Les pesticides, ces substances chimiques conçues pour lutter contre les organismes nuisibles aux cultures, représentent un danger significatif pour la santé humaine et l’environnement. Leur utilisation intensive dans l’agriculture moderne a conduit à une contamination généralisée des sols, de l’eau et des aliments. Les effets néfastes sur la santé incluent des risques accrus de cancers, de troubles neurologiques et de perturbations endocriniennes. De plus, ces produits contribuent à l’érosion de la biodiversité en affectant les insectes pollinisateurs et d’autres espèces non ciblées. Malgré ces risques avérés, de nombreux pays, notamment dans le Maghreb, continuent d’utiliser des pesticides particulièrement nocifs, souvent interdits ailleurs dans le monde.
Une dépendance toxique aux importations
La Tunisie, bien qu’elle ne produise pas de pesticides, se trouve dans une situation de dépendance préoccupante vis-à-vis de leur importation. En 2022, le pays a importé plus de 4 000 tonnes de ces produits, une quantité certes en baisse par rapport à l’année précédente, mais uniquement en raison de la réduction des surfaces cultivées due à la sécheresse. Cette diminution ne reflète nullement une prise de conscience des dangers liés à l’usage de ces substances.
Plus alarmant encore, la fondation allemande Heinrich-Böll-Stiftung révèle dans son atlas des pesticides que de nombreux produits interdits en Europe continuent d’être utilisés sur le sol tunisien. Parmi eux, 44 matières actives classées comme extrêmement dangereuses, telles que le Chlorpyrifos, ont été homologuées pour l’usage agricole dans le pays. Les conséquences de cette utilisation se font déjà sentir : une étude menée dans le gouvernorat de Sousse en 2018 a mis en évidence des taux de résidus de Chlorpyrifos alarmants dans les tomates, dépassant largement les doses de référence aiguës, particulièrement pour les enfants.
Un cadre réglementaire insuffisant
Si la législation tunisienne en matière de pesticides s’aligne globalement sur les standards internationaux, elle présente néanmoins des lacunes importantes. La protection des groupes vulnérables, notamment les enfants et les femmes enceintes ou allaitantes, reste insuffisante. Aucune disposition n’interdit explicitement l’utilisation de pesticides par ces populations à risque, ni n’oblige les employeurs à prendre des mesures préventives.
De plus, le pays accuse un retard significatif dans la mise en place de politiques visant à limiter la disponibilité des pesticides les plus dangereux ou à encadrer strictement leurs conditions d’utilisation. L’absence de collecte systématique de données sur la consommation des pesticides par type de culture et leurs effets sur la santé et l’environnement entrave également l’élaboration de stratégies efficaces pour réduire leur impact négatif.
Vers des alternatives durables
Face à cette situation préoccupante, des solutions existent. L’agroécologie et la permaculture se présentent comme des alternatives prometteuses aux pratiques agricoles conventionnelles dépendantes des pesticides. Ces approches holistiques visent non seulement à produire des aliments sains, mais aussi à régénérer les sols et à atténuer les effets du changement climatique.
La transition vers ces modèles agricoles durables nécessite cependant une refonte en profondeur du cadre réglementaire tunisien. Une révision des normes d’homologation des produits phytosanitaires, couplée à un renforcement des contrôles, s’avère indispensable pour protéger la santé des consommateurs et préserver l’environnement.
L’exemple de la filière tomate, fleuron de l’agriculture tunisienne, illustre l’urgence d’agir. Premier producteur mondial de concentré de tomates, le pays autorise l’utilisation de 29 substances actives classées comme hautement dangereuses sur cette culture. Cette situation expose la population à des risques sanitaires considérables, compte tenu de la place centrale qu’occupe la tomate dans le régime alimentaire tunisien.

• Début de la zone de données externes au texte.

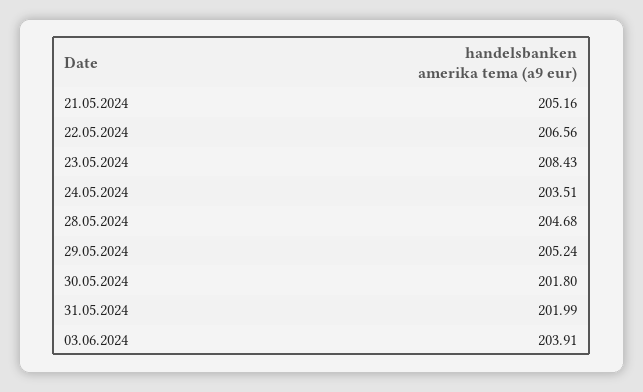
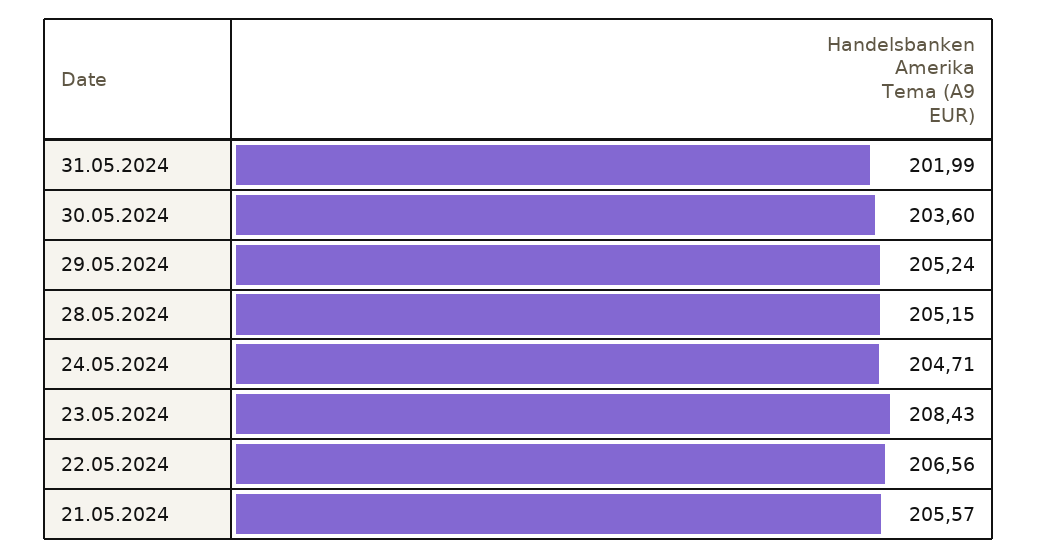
  {
-   "21.05.2024": 205.16,
+   "21.05.2024": 205.57,
    "22.05.2024": 206.56,
    "23.05.2024": 208.43,
-   "24.05.2024": 203.51,
+   "24.05.2024": 204.71,
-   "28.05.2024": 204.68,
+   "28.05.2024": 205.15,
    "29.05.2024": 205.24,
-   "30.05.2024": 201.8,
+   "30.05.2024": 203.6,
-   "31.05.2024": 201.99,
+   "31.05.2024": 201.99
-   "03.06.2024": 203.91
  }

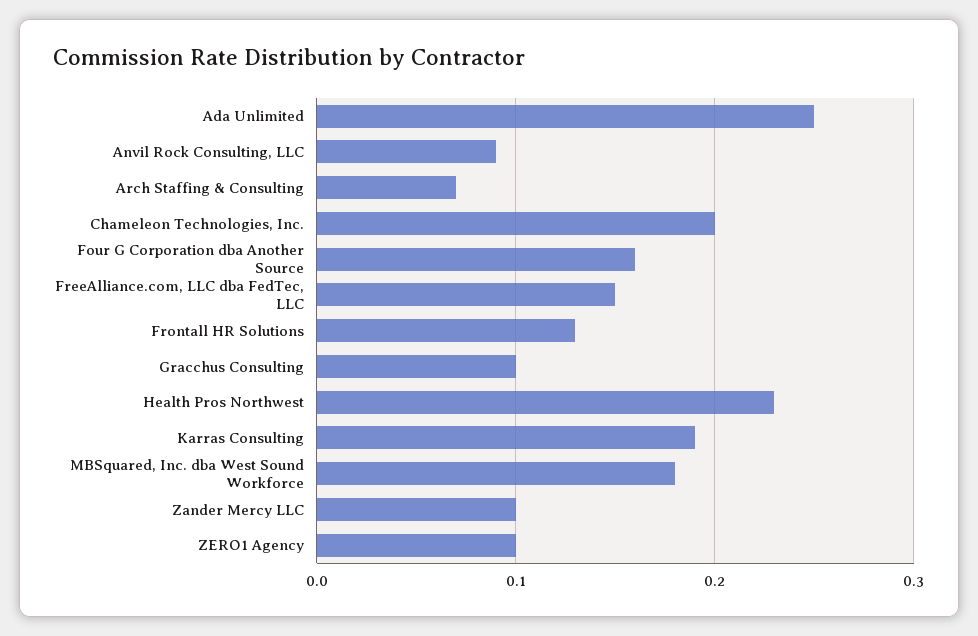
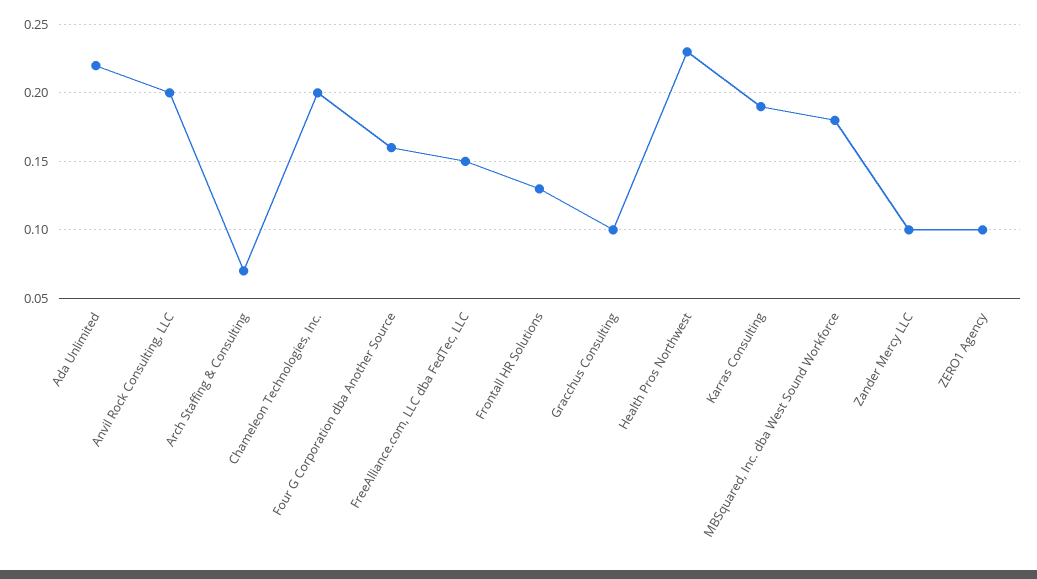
  {
-   "Ada Unlimited": 0.25,
+   "Ada Unlimited": 0.22,
-   "Anvil Rock Consulting, LLC": 0.09,
+   "Anvil Rock Consulting, LLC": 0.2,
    "Arch Staffing & Consulting": 0.07,
    "Chameleon Technologies, Inc.": 0.2,
    "Four G Corporation dba Another Source": 0.16,
    "FreeAlliance.com, LLC dba FedTec, LLC": 0.15,
    "Frontall HR Solutions": 0.13,
    "Gracchus Consulting": 0.1,
    "Health Pros Northwest": 0.23,
    "Karras Consulting": 0.19,
    "MBSquared, Inc. dba West Sound Workforce": 0.18,
    "Zander Mercy LLC": 0.1,
    "ZERO1 Agency": 0.1
  }

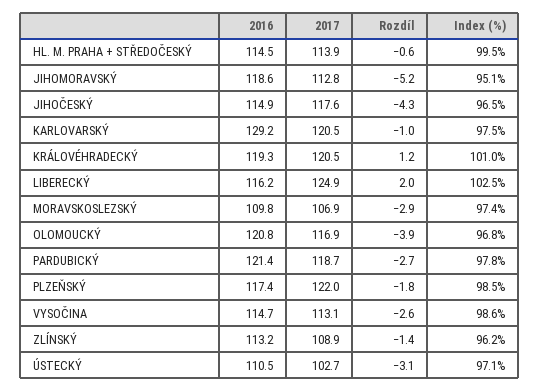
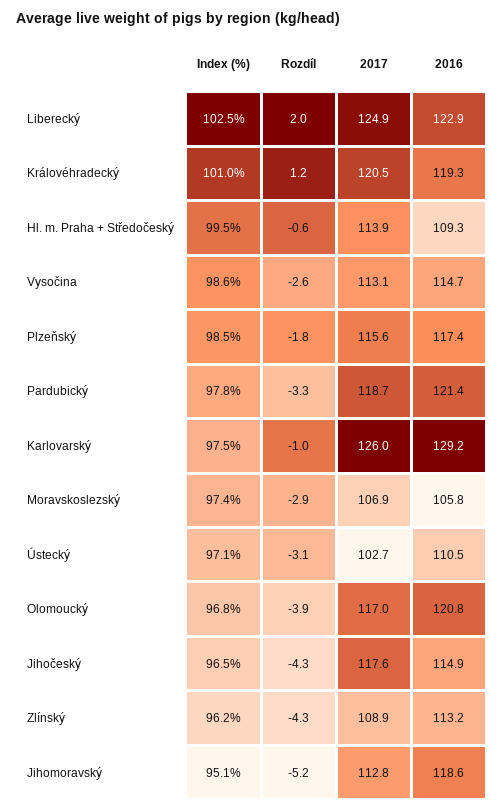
  {
    "2016": {
-     "HL. M. PRAHA + STŘEDOČESKÝ": 114.5,
+     "HL. M. PRAHA + STŘEDOČESKÝ": 109.3,
      "JIHOMORAVSKÝ": 118.6,
      "JIHOČESKÝ": 114.9,
      "KARLOVARSKÝ": 129.2,
      "KRÁLOVÉHRADECKÝ": 119.3,
-     "LIBERECKÝ": 116.2,
+     "LIBERECKÝ": 122.9,
-     "MORAVSKOSLEZSKÝ": 109.8,
+     "MORAVSKOSLEZSKÝ": 105.8,
      "OLOMOUCKÝ": 120.8,
      "PARDUBICKÝ": 121.4,
      "PLZEŇSKÝ": 117.4,
      "VYSOČINA": 114.7,
      "ZLÍNSKÝ": 113.2,
      "ÚSTECKÝ": 110.5
    },
    "2017": {
      "HL. M. PRAHA + STŘEDOČESKÝ": 113.9,
      "JIHOMORAVSKÝ": 112.8,
      "JIHOČESKÝ": 117.6,
-     "KARLOVARSKÝ": 120.5,
+     "KARLOVARSKÝ": 126,
      "KRÁLOVÉHRADECKÝ": 120.5,
      "LIBERECKÝ": 124.9,
      "MORAVSKOSLEZSKÝ": 106.9,
-     "OLOMOUCKÝ": 116.9,
+     "OLOMOUCKÝ": 117,
      "PARDUBICKÝ": 118.7,
-     "PLZEŇSKÝ": 122,
+     "PLZEŇSKÝ": 115.6,
      "VYSOČINA": 113.1,
      "ZLÍNSKÝ": 108.9,
      "ÚSTECKÝ": 102.7
    },
    "Rozdíl": {
      "HL. M. PRAHA + STŘEDOČESKÝ": -0.6,
      "JIHOMORAVSKÝ": -5.2,
      "JIHOČESKÝ": -4.3,
      "KARLOVARSKÝ": -1,
      "KRÁLOVÉHRADECKÝ": 1.2,
      "LIBERECKÝ": 2,
      "MORAVSKOSLEZSKÝ": -2.9,
      "OLOMOUCKÝ": -3.9,
-     "PARDUBICKÝ": -2.7,
+     "PARDUBICKÝ": -3.3,
      "PLZEŇSKÝ": -1.8,
      "VYSOČINA": -2.6,
-     "ZLÍNSKÝ": -1.4,
+     "ZLÍNSKÝ": -4.3,
      "ÚSTECKÝ": -3.1
    },
    "Index (%)": {
      "HL. M. PRAHA + STŘEDOČESKÝ": 99.5,
      "JIHOMORAVSKÝ": 95.1,
      "JIHOČESKÝ": 96.5,
      "KARLOVARSKÝ": 97.5,
      "KRÁLOVÉHRADECKÝ": 101,
      "LIBERECKÝ": 102.5,
      "MORAVSKOSLEZSKÝ": 97.4,
      "OLOMOUCKÝ": 96.8,
      "PARDUBICKÝ": 97.8,
      "PLZEŇSKÝ": 98.5,
      "VYSOČINA": 98.6,
      "ZLÍNSKÝ": 96.2,
      "ÚSTECKÝ": 97.1
    }
  }

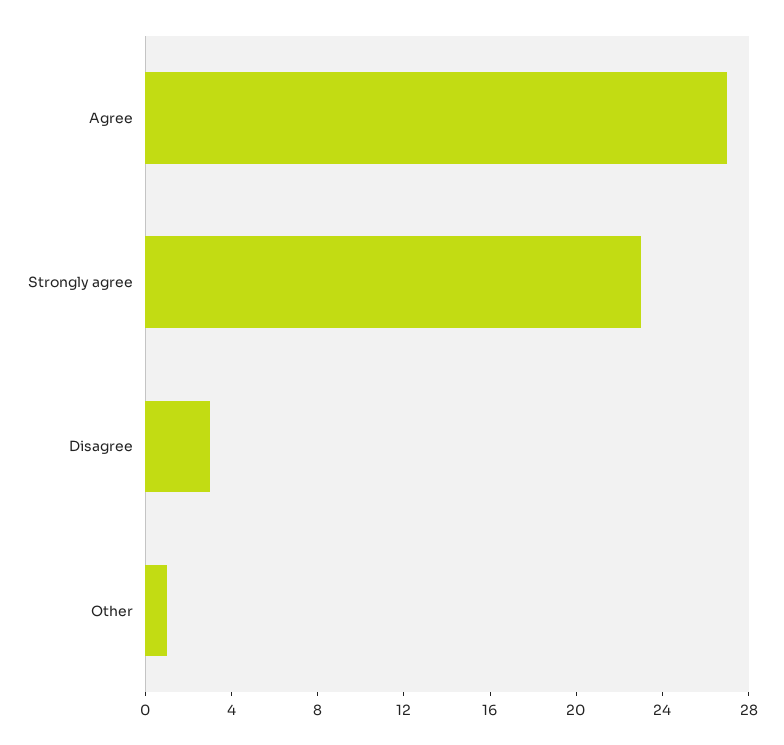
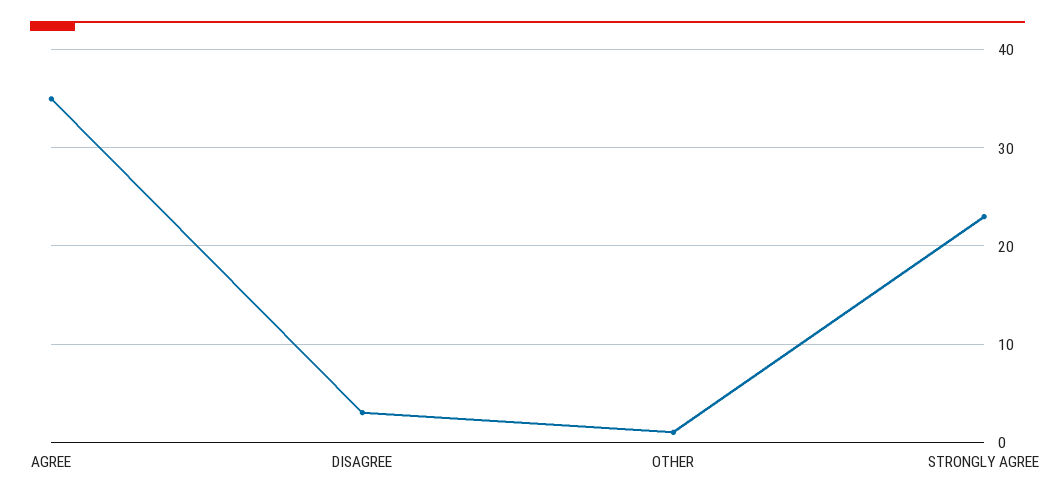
  {
-   "Agree": 27,
+   "Agree": 35,
    "Strongly agree": 23,
    "Disagree": 3,
    "Other": 1
  }

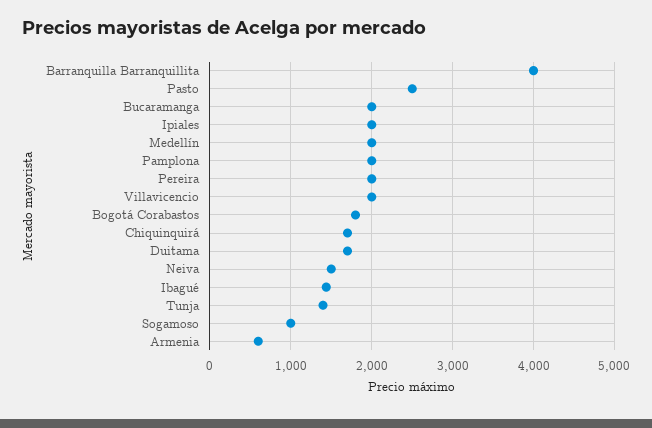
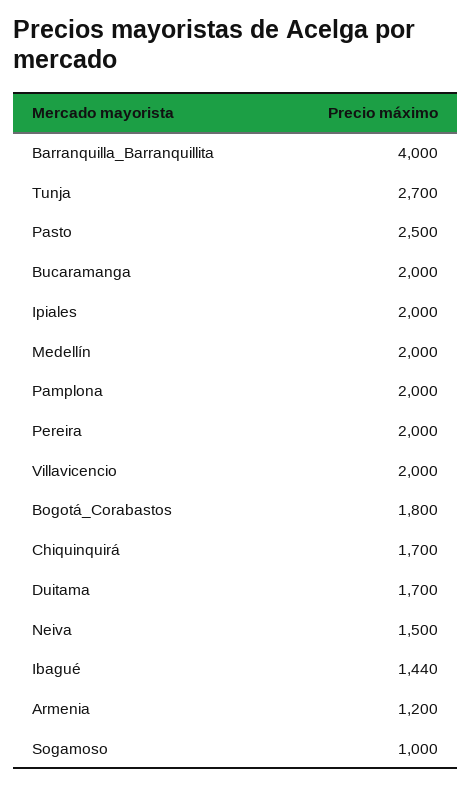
  {
    "Barranquilla Barranquillita": 4000,
    "Pasto": 2500,
    "Bucaramanga": 2000,
    "Ipiales": 2000,
    "Medellín": 2000,
    "Pamplona": 2000,
    "Pereira": 2000,
    "Villavicencio": 2000,
    "Bogotá Corabastos": 1800,
    "Chiquinquirá": 1700,
    "Duitama": 1700,
    "Neiva": 1500,
    "Ibagué": 1440,
-   "Tunja": 1400,
+   "Tunja": 2700,
    "Sogamoso": 1000,
-   "Armenia": 600
+   "Armenia": 1200
  }

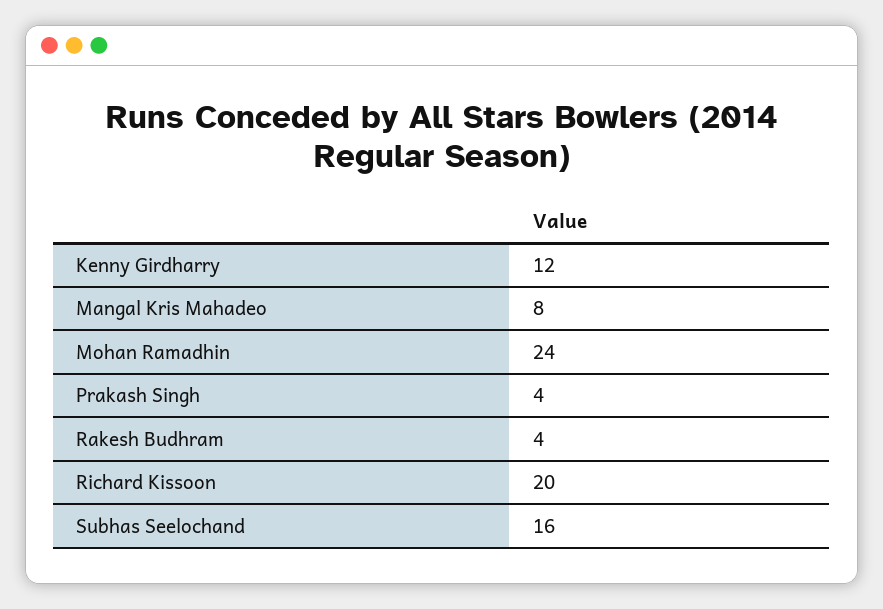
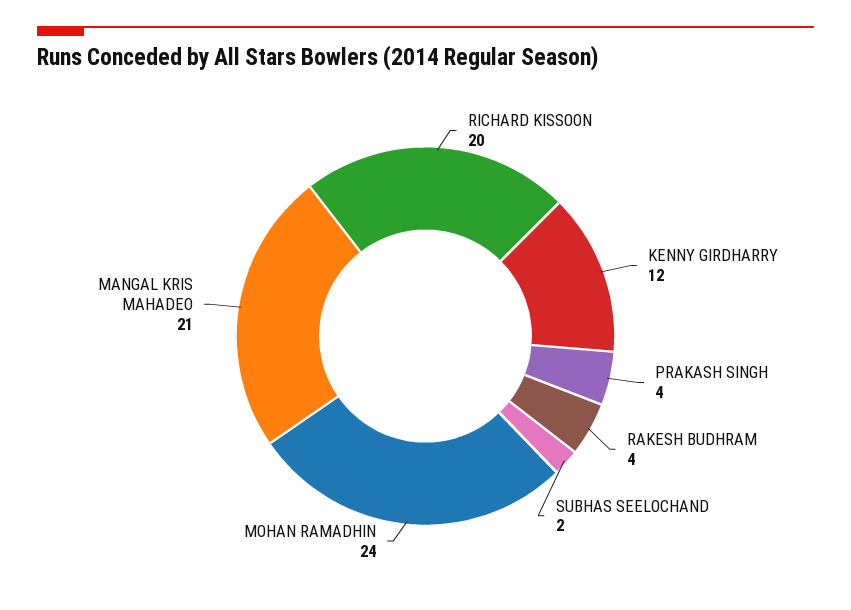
  {
    "Kenny Girdharry": 12,
-   "Mangal Kris Mahadeo": 8,
+   "Mangal Kris Mahadeo": 21,
    "Mohan Ramadhin": 24,
    "Prakash Singh": 4,
    "Rakesh Budhram": 4,
    "Richard Kissoon": 20,
-   "Subhas Seelochand": 16
+   "Subhas Seelochand": 2
  }

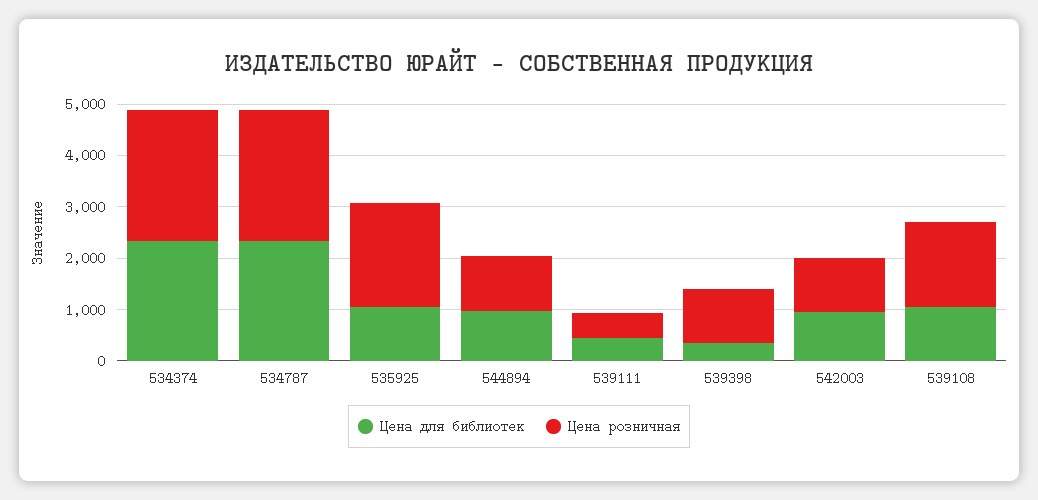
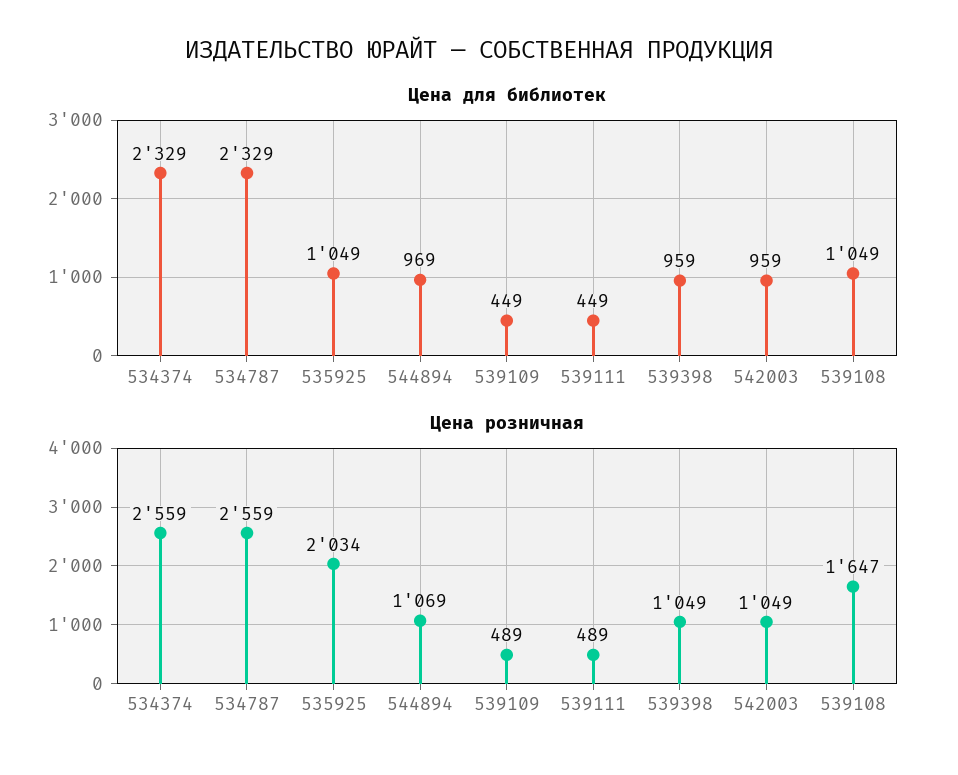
  {
    "Цена для библиотек": {
      "534374": 2329,
      "534787": 2329,
      "535925": 1049,
      "544894": 969,
      "539111": 449,
-     "539398": 400,
+     "539398": 959,
      "542003": 959,
-     "539108": 1049
+     "539108": 1049,
+     "539109": 449
    },
    "Цена розничная": {
      "534374": 2559,
      "534787": 2559,
      "535925": 2034,
      "544894": 1069,
      "539111": 489,
      "539398": 1049,
      "542003": 1049,
-     "539108": 1647
+     "539108": 1647,
+     "539109": 489
    }
  }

La transformation du secteur agricole tunisien vers des pratiques plus respectueuses de l’environnement et de la santé humaine représente un défi de taille. Elle offre néanmoins l’opportunité de construire un modèle agricole résilient, capable de nourrir la population sans compromettre les écosystèmes ni la santé publique. Cette transition nécessitera un effort concerté de la part des autorités, des agriculteurs et de la société civile, mais elle est essentielle pour garantir un avenir durable à l’agriculture maghrébine.